Last April, the province committed $4.5 million over three years to help reduce LTB backlogs. Then, in November, it said it would spend an additional $1.4 million to help resolve those cases faster. In 2020, the tribunal system adopted a digital-first strategy, which means hearings are conducted virtually except when people ask for accommodation.

Deline said the measures are easing the backlogs. But Wong-Tam said more funding is needed and the digital-first strategy has disadvantaged low-income Ontarians.

“Every single applicant who’s waiting in line is now waiting in line more than just one month or two months. They are now waiting in line for months on end, and in some cases, for years,” Wong-Tam said.

‘People cannot afford to wait this long’

Shawn Hsiao, a tenant in Toronto, said he had to wait over a year for an LTB hearing.

Hsiao moved into a rooming house in October 2017. Four months later, his landlord asked the tenants to pay for hydro, contrary to their lease. The tenants refused to pay. Then the landlord began harassing him, Hsiao alleged. He filed an application with the LTB in October 2019.

The landlord filed her own application to have Hsiao exempted from the Residential Tenancies Act. The LTB heard the case in May 2021.

Hsiao won, with the adjudicator ruling that the act applies. The landlord appealed the matter but lost the following May.

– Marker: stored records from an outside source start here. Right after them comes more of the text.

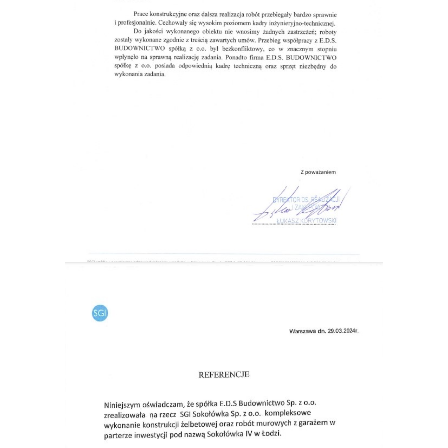
SGI Sp. z o.o. (2023)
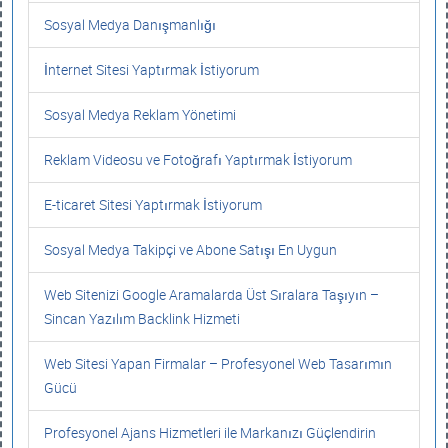
Sosyal Medya Danışmanlığı
İnternet Sitesi Yaptırmak İstiyorum
Sosyal Medya Reklam Yönetimi
Reklam Videosu ve Fotoğrafı Yaptırmak İstiyorum
E-ticaret Sitesi Yaptırmak İstiyorum
Sosyal Medya Takipçi ve Abone Satışı En Uygun
Web Sitenizi Google Aramalarda Üst Sıralara Taşıyın –
Sincan Yazılım Backlink Hizmeti
Web Sitesi Yapan Firmalar – Profesyonel Web Tasarımın
Gücü
Profesyonel Ajans Hizmetleri ile Markanızı Güçlendirin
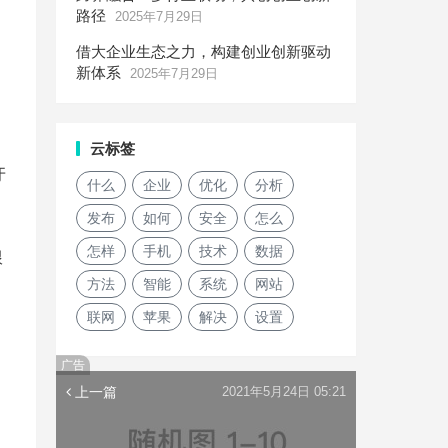
路径
2025年7月29日
借大企业生态之力，构建创业创新驱动
新体系
2025年7月29日
云标签
牙
什么
企业
优化
分析
发布
如何
安全
怎么
怎样
手机
技术
数据
跟
方法
智能
系统
网站
联网
苹果
解决
设置
广告
上一篇
2021年5月24日 05:21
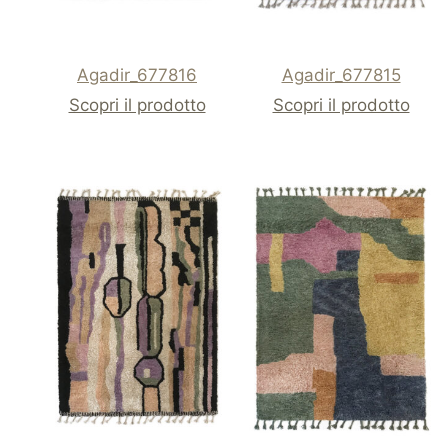
Agadir_677816
Agadir_677815
Scopri il prodotto
Scopri il prodotto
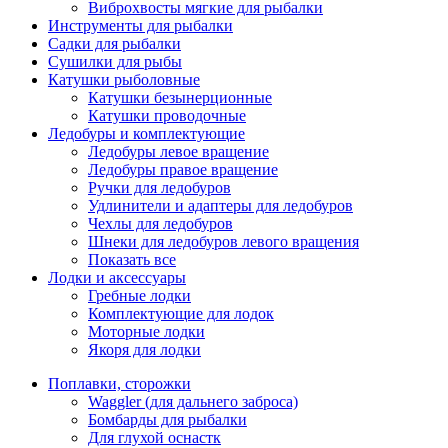
Виброхвосты мягкие для рыбалки
Инструменты для рыбалки
Садки для рыбалки
Сушилки для рыбы
Катушки рыболовные
Катушки безынерционные
Катушки проводочные
Ледобуры и комплектующие
Ледобуры левое вращение
Ледобуры правое вращение
Ручки для ледобуров
Удлинители и адаптеры для ледобуров
Чехлы для ледобуров
Шнеки для ледобуров левого вращения
Показать все
Лодки и аксессуары
Гребные лодки
Комплектующие для лодок
Моторные лодки
Якоря для лодки
Поплавки, сторожки
Waggler (для дальнего заброса)
Бомбарды для рыбалки
Для глухой оснастк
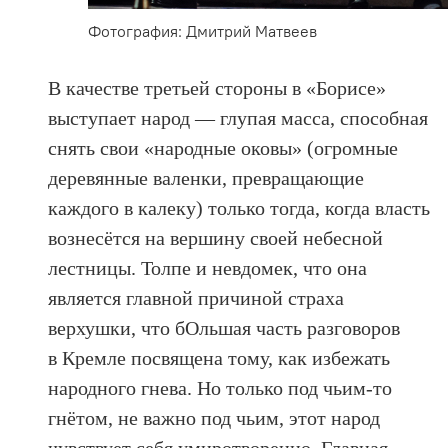
Фотография: Дмитрий Матвеев
В качестве третьей стороны в «Борисе»
выступает народ — глупая масса, способная
снять свои «народные оковы» (огромные
деревянные валенки, превращающие
каждого в калеку) только тогда, когда власть
вознесётся на вершину своей небесной
лестницы. Толпе и невдомек, что она
является главной причиной страха
верхушки, что бОльшая часть разговоров
в Кремле посвящена тому, как избежать
народного гнева. Но только под чьим-то
гнётом, не важно под чьим, этот народ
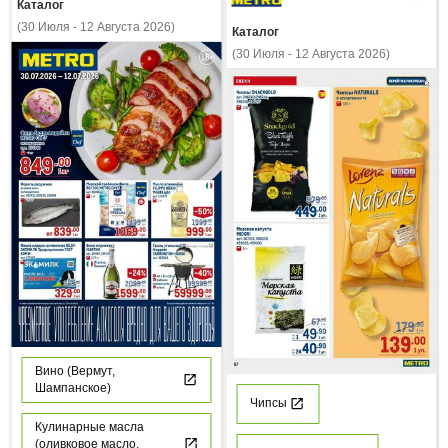
Каталог
(30 Июля - 12 Августа 2026)
Каталог
(30 Июля - 12 Августа 2026)
Вино (Вермут,
Шампанское)
Чипсы
Кулинарные масла
(оливковое масло,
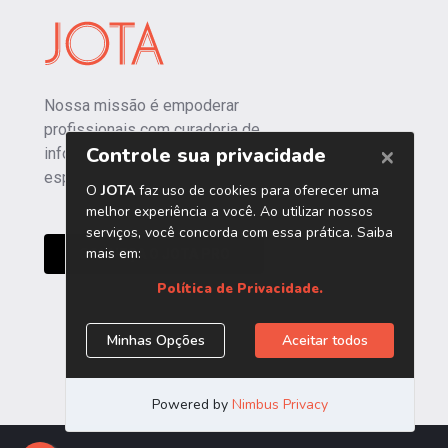
Nossa missão é empoderar
profissionais com curadoria de
informações independentes e
especializadas.
CONHEÇA O JOTA PRO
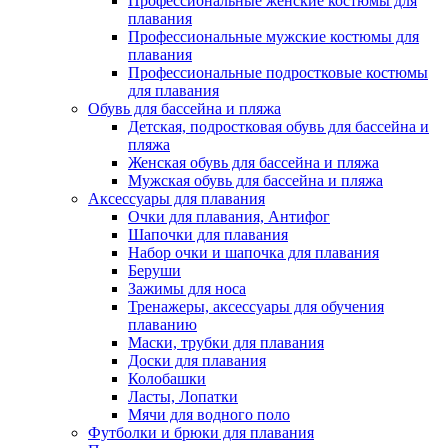
Профессиональные женские костюмы для
плавания
Профессиональные мужские костюмы для
плавания
Профессиональные подростковые костюмы
для плавания
Обувь для бассейна и пляжа
Детская, подростковая обувь для бассейна и
пляжа
Женская обувь для бассейна и пляжа
Мужская обувь для бассейна и пляжа
Аксессуары для плавания
Очки для плавания, Антифог
Шапочки для плавания
Набор очки и шапочка для плавания
Беруши
Зажимы для носа
Тренажеры, аксессуары для обучения
плаванию
Маски, трубки для плавания
Доски для плавания
Колобашки
Ласты, Лопатки
Мячи для водного поло
Футболки и брюки для плавания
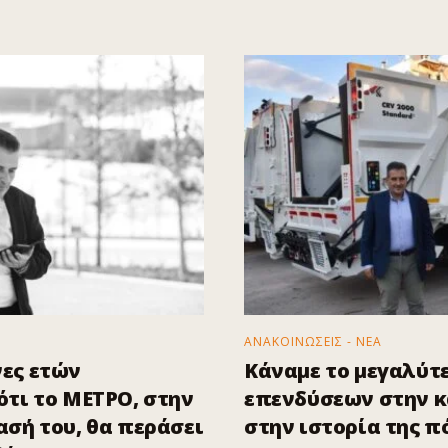
ΑΝΑΚΟΙΝΩΣΕΙΣ - ΝΕΑ
ες ετών
Κάναμε το μεγαλύτ
τι το ΜΕΤΡΟ, στην
επενδύσεων στην 
σή του, θα περάσει
στην ιστορία της π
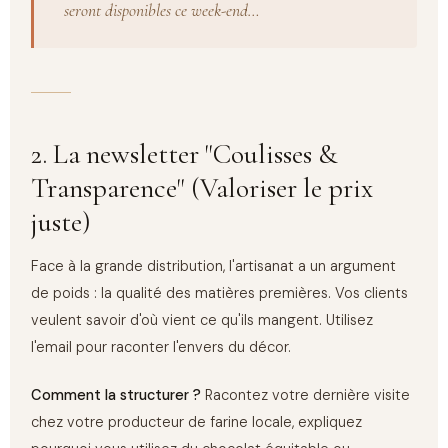
seront disponibles ce week-end…
2. La newsletter "Coulisses &
Transparence" (Valoriser le prix
juste)
Face à la grande distribution, l'artisanat a un argument
de poids : la qualité des matières premières. Vos clients
veulent savoir d'où vient ce qu'ils mangent. Utilisez
l'email pour raconter l'envers du décor.
Comment la structurer ?
Racontez votre dernière visite
chez votre producteur de farine locale, expliquez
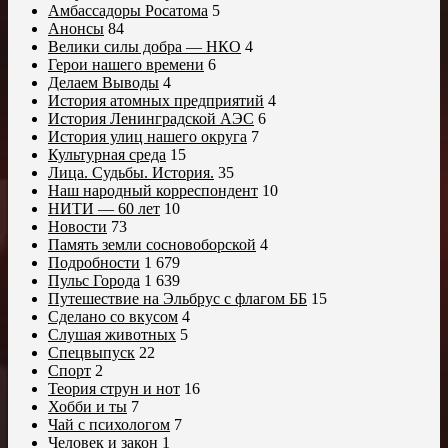
Амбассадоры Росатома
5
Анонсы
84
Велики силы добра — НКО
4
Герои нашего времени
6
Делаем Выводы
4
История атомных предприятий
4
История Ленинградской АЭС
6
История улиц нашего округа
7
Культурная среда
15
Лица. Судьбы. История.
35
Наш народный корреспондент
10
НИТИ — 60 лет
10
Новости
73
Память земли сосновоборской
4
Подробности
1 679
Пульс Города
1 639
Путешествие на Эльбрус с флагом ББ
15
Сделано со вкусом
4
Слушая животных
5
Спецвыпуск
22
Спорт
2
Теория струн и нот
16
Хобби и ты
7
Чай с психологом
7
Человек и закон
1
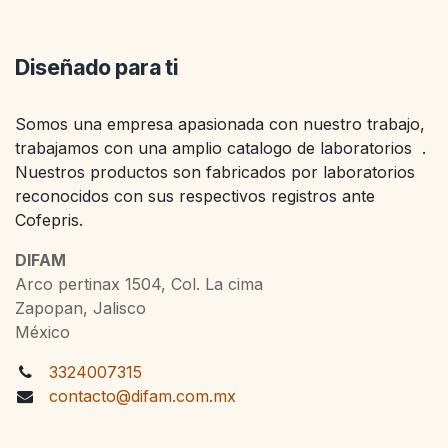
Diseñado para ti
Somos una empresa apasionada con nuestro trabajo,
trabajamos con una amplio catalogo de laboratorios .
Nuestros productos son fabricados por laboratorios
reconocidos con sus respectivos registros ante
Cofepris.
DIFAM
Arco pertinax 1504, Col. La cima
Zapopan, Jalisco
México
3324007315
contacto@difam.com.mx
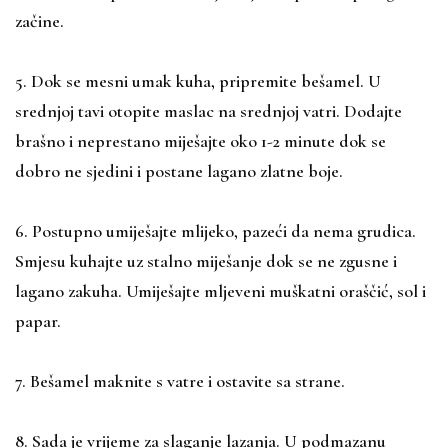
začine.
5. Dok se mesni umak kuha, pripremite bešamel. U
srednjoj tavi otopite maslac na srednjoj vatri. Dodajte
brašno i neprestano miješajte oko 1-2 minute dok se
dobro ne sjedini i postane lagano zlatne boje.
6. Postupno umiješajte mlijeko, pazeći da nema grudica.
Smjesu kuhajte uz stalno miješanje dok se ne zgusne i
lagano zakuha. Umiješajte mljeveni muškatni oraščić, sol i
papar.
7. Bešamel maknite s vatre i ostavite sa strane.
8. Sada je vrijeme za slaganje lazanja. U podmazanu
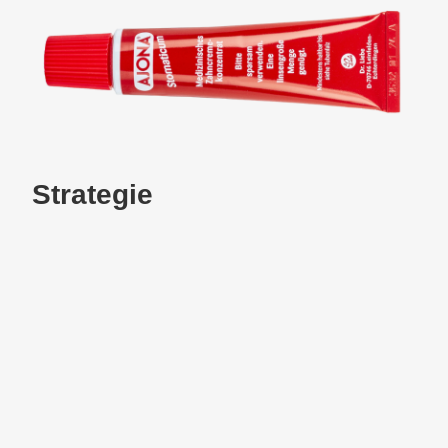
Strategie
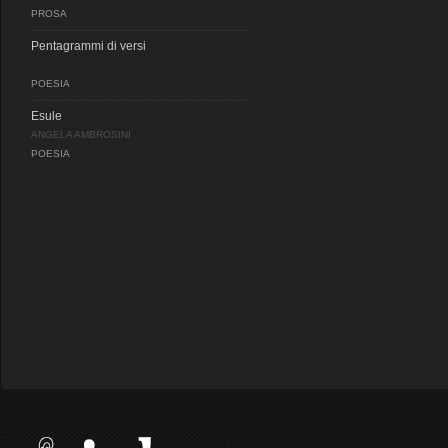
PROSA
Pentagrammi di versi
POESIA
Esule
ANGELA AMBROSINI
POESIA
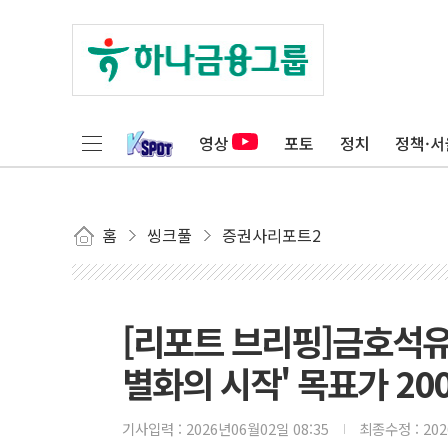
영상
포토
정치
정책·서
홈
씽크풀
증권사리포트2
[리포트 브리핑]금호석유
별화의 시작' 목표가 20
기사입력 :
2026년06월02일 08:35
최종수정 :
20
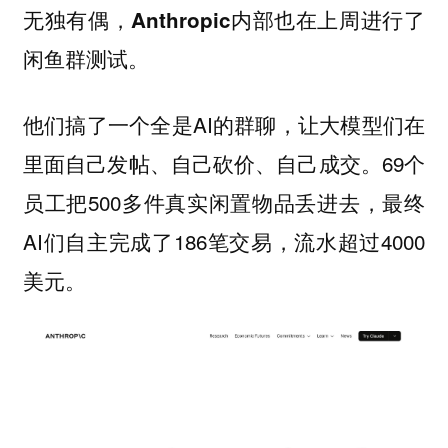
无独有偶，Anthropic内部也在上周进行了
闲鱼群测试。
他们搞了一个全是AI的群聊，让大模型们在
里面自己发帖、自己砍价、自己成交。69个
员工把500多件真实闲置物品丢进去，最终
AI们自主完成了186笔交易，流水超过4000
美元。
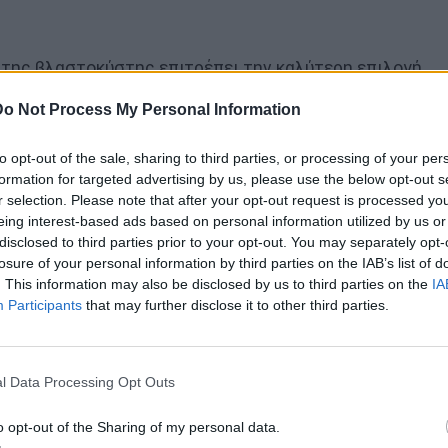
 της βλαστοκύστης επιτρέπει την καλύτερη επιλογή
μφύτευσης. Αυτός ο παρατεταμένος χρόνος
Do Not Process My Personal Information
πιλογή των ισχυρότερων εμβρύων.
to opt-out of the sale, sharing to third parties, or processing of your per
formation for targeted advertising by us, please use the below opt-out s
νετικός Έλεγχος (PGT-A)
r selection. Please note that after your opt-out request is processed y
eing interest-based ads based on personal information utilized by us or
disclosed to third parties prior to your opt-out. You may separately opt-
ωμοσωμάτων του εμβρύου πριν την
losure of your personal information by third parties on the IAB’s list of
δυνος αποβολής και αυξάνονται οι πιθανότητες για
. This information may also be disclosed by us to third parties on the
IA
Participants
that may further disclose it to other third parties.
των 38 ετών ή με ιστορικό αποβολών.
υση εμβρύου (niPGT)
l Data Processing Opt Outs
o opt-out of the Sharing of my personal data.
ση του γενετικού υλικού του εμβρύου χωρίς βιοψία,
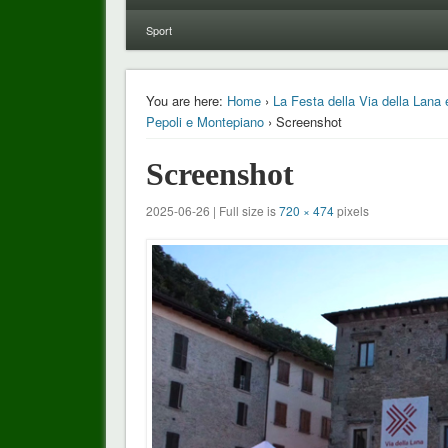
Sport
You are here:
Home
›
La Festa della Via della Lana 
Pepoli e Montepiano
› Screenshot
Screenshot
2025-06-26 | Full size is
720 × 474
pixels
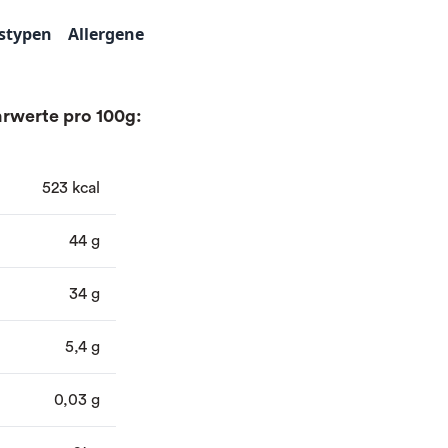
stypen
Allergene
rwerte pro 100g:
523 kcal
44 g
34 g
5,4 g
0,03 g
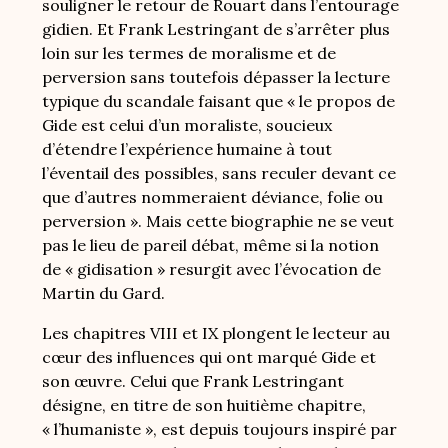
souligner le retour de Rouart dans l’entourage
gidien. Et Frank Lestringant de s’arrêter plus
loin sur les termes de moralisme et de
perversion sans toutefois dépasser la lecture
typique du scandale faisant que « le propos de
Gide est celui d’un moraliste, soucieux
d’étendre l’expérience humaine à tout
l’éventail des possibles, sans reculer devant ce
que d’autres nommeraient déviance, folie ou
perversion ». Mais cette biographie ne se veut
pas le lieu de pareil débat, même si la notion
de « gidisation » resurgit avec l’évocation de
Martin du Gard.
Les chapitres VIII et IX plongent le lecteur au
cœur des influences qui ont marqué Gide et
son œuvre. Celui que Frank Lestringant
désigne, en titre de son huitième chapitre,
« l’humaniste », est depuis toujours inspiré par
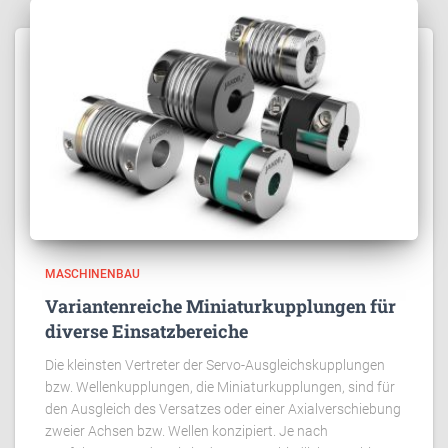
MASCHINENBAU
Variantenreiche Miniaturkupplungen für
diverse Einsatzbereiche
Die kleinsten Vertreter der Servo-Ausgleichskupplungen
bzw. Wellenkupplungen, die Miniaturkupplungen, sind für
den Ausgleich des Versatzes oder einer Axialverschiebung
zweier Achsen bzw. Wellen konzipiert. Je nach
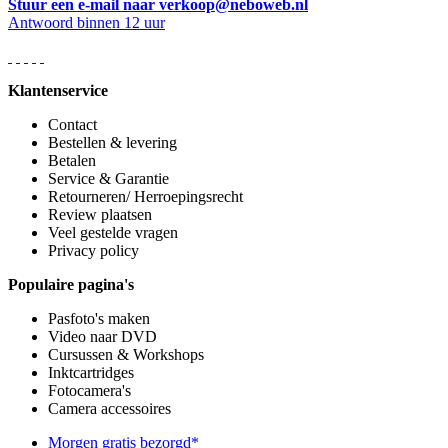
Stuur een e-mail naar verkoop@neboweb.nl
Antwoord binnen 12 uur
Klantenservice
Contact
Bestellen & levering
Betalen
Service & Garantie
Retourneren/ Herroepingsrecht
Review plaatsen
Veel gestelde vragen
Privacy policy
Populaire pagina's
Pasfoto's maken
Video naar DVD
Cursussen & Workshops
Inktcartridges
Fotocamera's
Camera accessoires
Morgen gratis bezorgd*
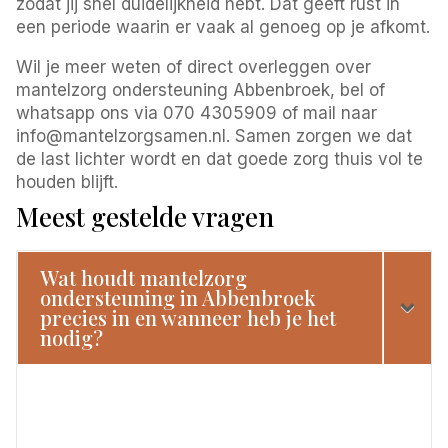
zodat jij snel duidelijkheid hebt. Dat geeft rust in
een periode waarin er vaak al genoeg op je afkomt.
Wil je meer weten of direct overleggen over
mantelzorg ondersteuning Abbenbroek, bel of
whatsapp ons via 070 4305909 of mail naar
info@mantelzorgsamen.nl. Samen zorgen we dat
de last lichter wordt en dat goede zorg thuis vol te
houden blijft.
Meest gestelde vragen
Wat houdt mantelzorg
ondersteuning in Abbenbroek
precies in en wanneer heb je het
nodig?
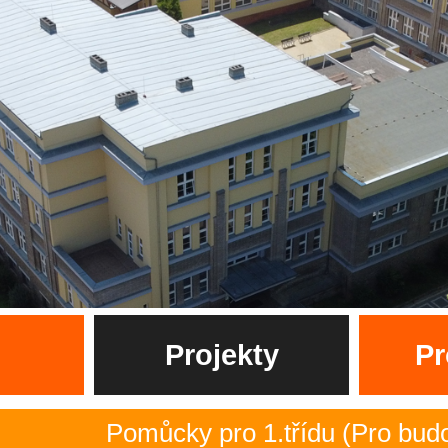
Projekty
Pr
Pomůcky pro 1.třídu (Pro budoucí p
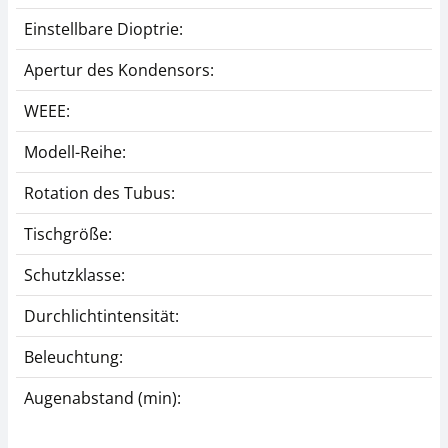
Einstellbare Dioptrie:
Apertur des Kondensors:
WEEE:
Modell-Reihe:
Rotation des Tubus:
Tischgröße:
Schutzklasse:
Durchlichtintensität:
Beleuchtung:
Augenabstand (min):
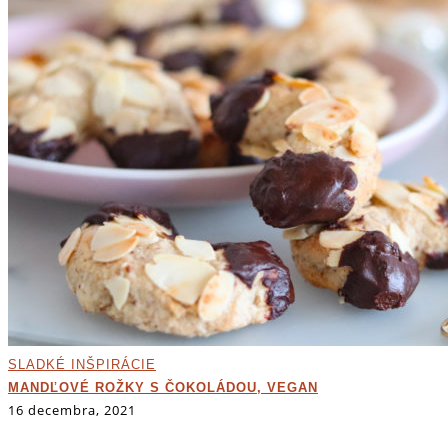
SLADKÉ INŠPIRÁCIE
MANDĽOVÉ ROŽKY S ČOKOLÁDOU, VEGAN
16 decembra, 2021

Despite that ruling, Hsiao said the LTB backlogs, plus his landlord’s alleged actions, left him without protection.

“I think no one can live in a harassment situation for such a long time,” he said. “People cannot afford to wait this long.”

‘We definitely see distress,’ lawyer says

Amy Brubacher, a staff lawyer at Don Valley Community Legal Services, said problems are especially acute at the human rights tribunal, with cases that may have merit being dismissed before they are heard.

She said she has a number of cases filed four years ago that are still waiting for a hearing.

“We’re dealing with issues of discrimination, harassment, racism, discrimination on the basis of disability, sexual harassment. Having these cases lingering and waiting for years, there’s no finality, there’s no justice,” she said.

“We definitely see distress as a result of that.”

According to Tribunal Watch Ontario, the backlogs began growing in 2018 after the Ford government came to power.

Kathy Laird, a member of Tribunal Watch Ontario and former counsel to the chair of the human rights tribunal, said the government declined to reappoint or retain many existing adjudicators when their terms came up for renewal and then failed to make new appointments.

CBC Toronto requested comment from Ontario’s attorney general’s office on the appointment of adjudicators, but did not receive a response.

When the government did make new appointments, those who filled the roles were not qualified in the area of laws in which they were required to adjudicate, Laird said.

“When there’s a change in government, Liberal to Conservative, Conservative to Liberal, NDP to Liberal, we don’t get rid of all of our judges. We don’t fire the chief justice. Of course, we keep them in place,” Laird said.

“We have to have those experienced judges to remain in place to bring their expertise to future cases.”

Recommendations from the group to fix the problems include:

  • Create a group of specialized adjudicators to clear the backlogs.
  • Make sure that everyone appointed to a tribunal is qualified.
  • Reinstate in-person hearings.
  • Create an adjudicative tribunal justice council that would oversee the system and appointments to depoliticize the process.
  • Restore “stakeholder advisory committees” that were disbanded in 2018 and allow them to provide “meaningful input” into the system.
  • Review the HRTO to see if it is complying with its statutory obligations.